I created a ONNX model from the FaceBook/MusicGen-Small model at HuggingFace using optimum-cli in a Terminal.
This resulted in a ONNX folder with the following .onnx files:
build_delay_pattern_mask
decoder_model
decoder_model_merged
decoder_with_past_model
encodec_decode
text_encoder
After that I created the following code to load the model and set a prompt.
[RequireComponent(typeof(AudioSource))]
public class MusicGenExample : MonoBehaviour
{
[SerializeField]
private ModelAsset _ModelAsset;
private AudioSource _audioSource;
private Model _model;
private string _prompt;
private void Awake()
{
Initialize();
}
private void Initialize()
{
_model = ModelLoader.Load(_ModelAsset);
_prompt = "A happy, upbeat pop song";
}
}
But now I am lost on how to proceed further.
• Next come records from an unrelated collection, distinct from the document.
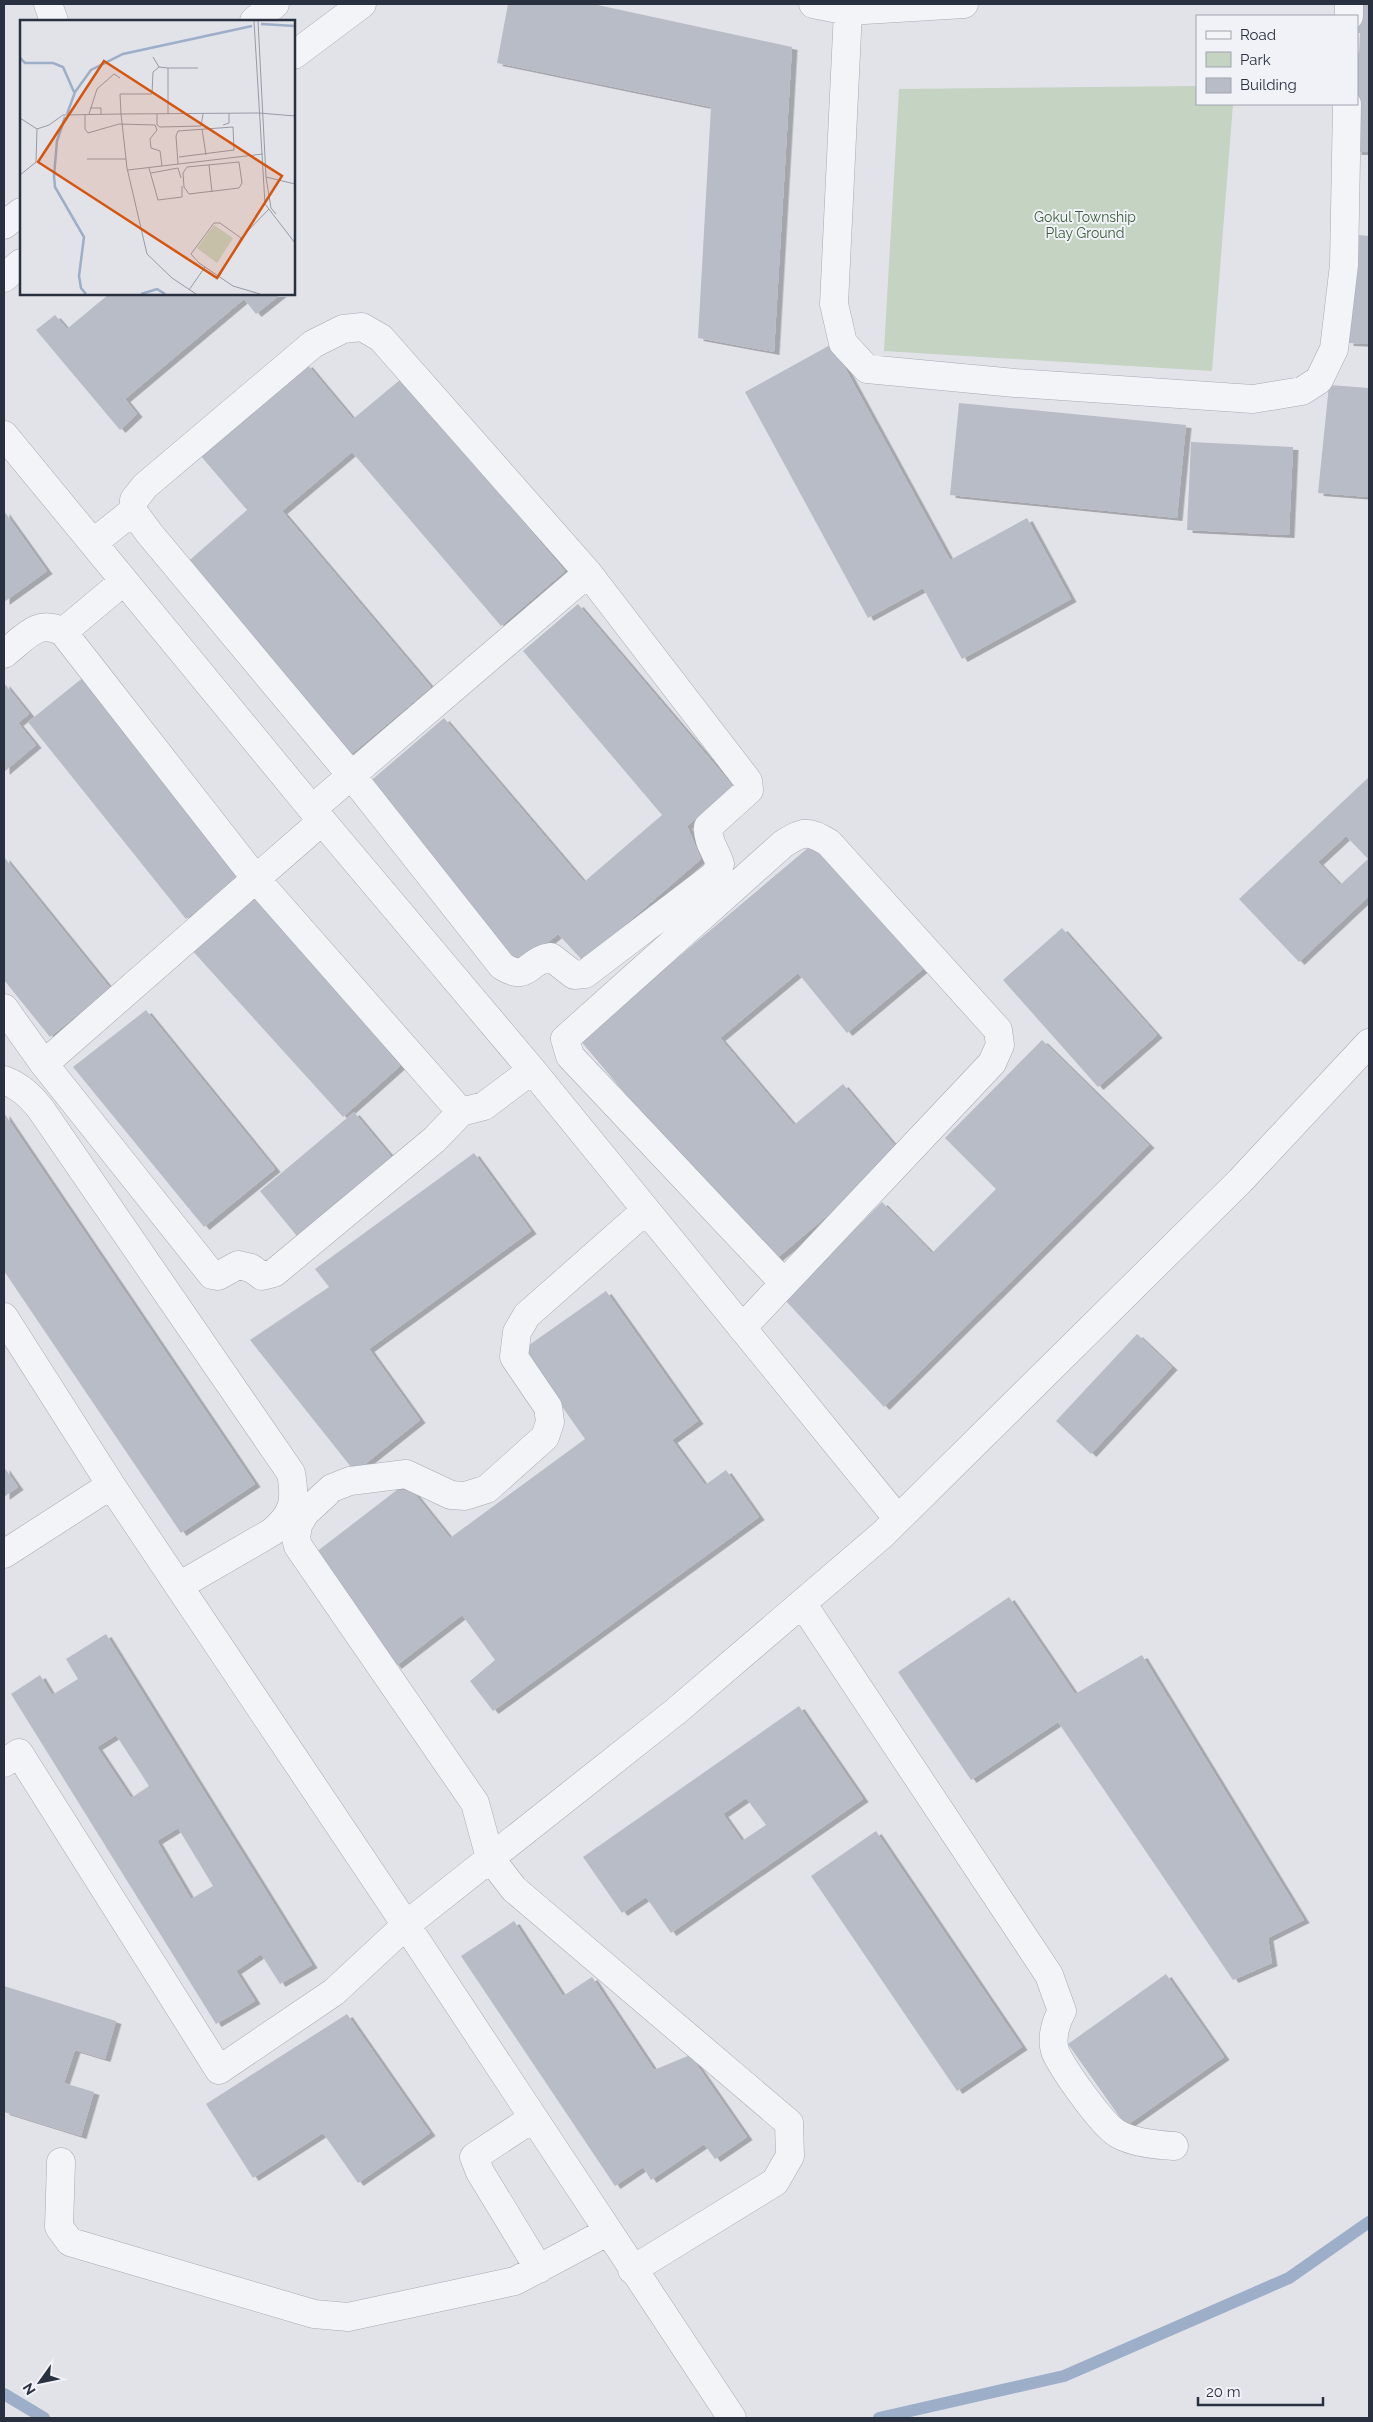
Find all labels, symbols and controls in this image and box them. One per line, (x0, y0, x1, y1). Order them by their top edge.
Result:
legend (1196, 15, 1358, 105)
inset map (20, 20, 295, 295)
text: Road (1240, 26, 1276, 44)
text: Park (1240, 51, 1271, 69)
text: Building (1240, 76, 1297, 94)
park label: Gokul Township Play Ground (1034, 209, 1136, 241)
north arrow (15, 2357, 65, 2407)
scale bar (1198, 2374, 1323, 2406)
text: N (19, 2380, 39, 2398)
text: 20 m (1206, 2383, 1241, 2401)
How can I now add the prompt to the model and generate the desired output? And which of the generated .onnx files should I use to generate the output (a song using the desired prompt). So basically I’d like to know how I can figure out what .onnx file(s) I need to use, how to access them and what input and output parameters I should use. If I can get help to get this one running, converting other models from Hugging Face should hopefully be easier, once I understand the workflow. Thanks in advance!